Jarvis Kerruish raised his head from where he was pulling on his slippers.
"Set your mind at rest, sir," he said calmly. "We will find him, though he lies like a toad under a stone."
"Mettle, mettle," the Deemster chuckled into his breast, and proceeded to throw off his cloak. Then be turned to the coroner again.
"Have you summoned the jury of inquiry?" " I have, sir-six men of the parish-courthouse at Ramsey-eight in the morning."

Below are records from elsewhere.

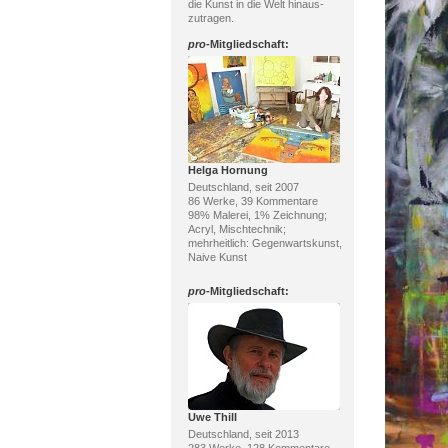
die Kunst in die Welt hinaus-
zutragen.
pro
-Mitgliedschaft:
Helga Hornung
Deutschland, seit 2007
86 Werke, 39 Kommentare
98% Malerei, 1% Zeichnung;
Acryl, Mischtechnik;
mehrheitlich: Gegenwartskunst,
Naive Kunst
pro
-Mitgliedschaft:
Uwe Thill
Deutschland, seit 2013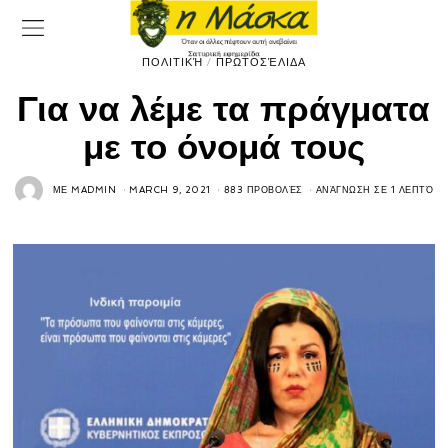
ΠΟΛΙΤΙΚΉ
/
ΠΡΩΤΟΣΈΛΙΔΑ
Για να λέμε τα πράγματα
με το όνομά τους
ΜΕ
MADMIN
MARCH 9, 2021
883 ΠΡΟΒΟΛΈΣ
ΑΝΆΓΝΩΣΗ ΣΕ 1 ΛΕΠΤΌ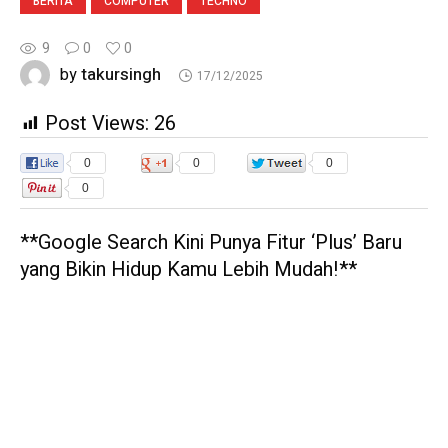
BERITA
COMPUTER
TECHNO
9
0
0
takursingh
by
17/12/2025
Post Views:
26
0
0
0
0
**Google Search Kini Punya Fitur ‘Plus’ Baru
yang Bikin Hidup Kamu Lebih Mudah!**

" We must indict the whole six of them. You have their names ? Jarvis will write them down for you. We cannot have five of them giving evidence for the sixth."
The Deemster left the hall with his quick and restless step, and turned into the diningroom, where Mona was helping to lay the supper. Her face was very pale, her eyes were red with long weeping, she moved to and fro with a slow step, and misery itself seemed to sit on her. But the Deemster saw nothing of this.
"Mona," he said, "you must be stirring before daybreak to-morrow."
She lifted her face with a look of inquiry.
" We breakfast at half-past six, and leave in the coach at seven."
With a puzzled expression she asked in a low tone where they were to go.
"To Ramsey, for the court of inquiry," he answered with complacency.
Mona's left hand went up to her breast, and her breath came quick.
"But why am I to go?" she asked timidly. "Because in cases of this kind, when the main evidence is circumstantial, it is necessary to prove a motive before it is possible to frame an indictment."
"Well, father?" Mona's red eyes opened wide with a startled look, and their long lashes trembled.
" Well, girl, you shall prove the motive." The Deemster opened the snuff-horn on the mantel-shelf.
" I am to do so ? "
The Deemster glanced up sharply under his spectacles. "Yes, you, child, you," he said, with quiet emphasis, and lifted his pinch of snuff to his nose.
Mona's breast began to heave, and all her slight frame to quiver.
"Father," she said faintly, "do you mean that I am to be the chief witness against the man who took my brother's life?"
"Well, perhaps, but we shall see. And now for supper, and then to bed, for we must be stirring before the lark,"
Mona was going out of the room with a heavy step when the Deemster, who had seated himself at the table, raised his eyes. "Wait," he said; "when were you last out of the house?"
"Yesterday morning, sir. I was at the ploughing match."
"Have you had any visitors since five last night? "
" Visitors-five-I do not understand-" That will do, child."
Jarvis Kerruish came into the room at this moment. He was the Deemster's sole companion at supper that night. And so ended that terrible Christmas Day.